Вообще-то Тонька отчасти права, думает Зорин. Зарок пить только сухое вино исполнялся вчера слишком усердно. Это у Зорина зарок номер один. Второй зарок — говорить меньше, чем слушать, — Зориным исполняется, а вот первый… Впрочем, все дело в Фридбурге. Зорину давно хочется перейти из треста в проектный, а дружок Мишки Фридбурга там замзав. И вот они встретили этого зама в ресторане, и даже Мишка напился. До того, что начал обхаживать какую-то блондинку…
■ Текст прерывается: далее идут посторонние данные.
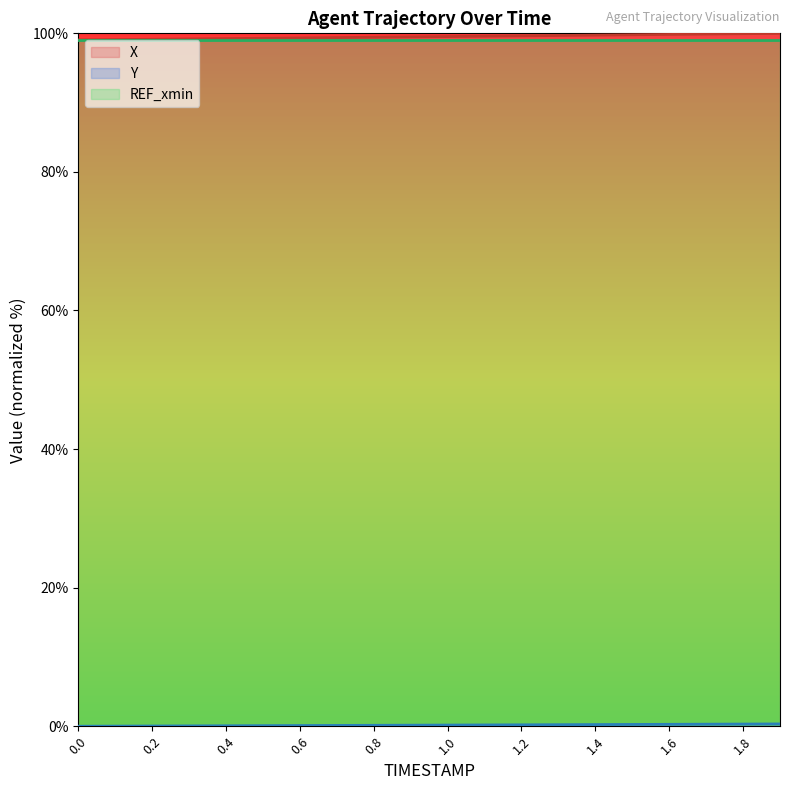

What is the approximate value of Y at 0.5?

0.1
Зорин смотрит на часы, времени уже без двадцати восемь. Хорошо, если Воробьев будет звонить сначала Голубеву и они полаются минут пять — десять. Зорин живо представляет этот полный взаимных любезностей диалог: „Пригласите к телефону товарища Голубева“. — „Товарищ Голубев?“ — „Так точно, товарищ Голубев, а это кто, товарищ Воробьев?“
Самое интересное, что у обоих птичьи фамилии. Воробьев по своей хронической тупости, как всегда, не заметит тяжеловесного голубевского сарказма. Будет отчитывать Сашку за то, что тот не поставил ограждения вокруг котлована антисептика. Потом справится о прогульщиках: „Товарищ Голубев, доложите, кто не явился на производство“. — „На производство?“ „Да, на производство“. — На производство, товарищ Воробьев, явились все. И не ваше ср… дело. Что? Можете спокойно сидеть в своем кресле…» В тепляке установится тишина, бригадиры в изумлении будут глядеть на Сашку. Никто не заметит, что Сашка давно уж зажал рычажок телефона своей линейкой, сплошь разрисованной женскими торсами. Зорин-то знает, какой Сашка мастак показывать кукиш в кармане…
Но где же автобус? Куча народу, человек двадцать, скопилось на остановке. Все до того симпатичные, что просто стыдно за свою плебейскую физиономию. Ох, что-то сейчас будет! Вон с тем дядечкой периода архитектурных излишеств. Или вот с этой дамой, у которой все лицо зашпаклевано кремом и пудрой. Автобус — полным-полна коробушка — наконец подкатил, и вся публика враз преображается. Дядька сам себя проталкивает внутрь автобуса, но навстречу лезет такой же, не менее толстый, а с улицы давят почем зря.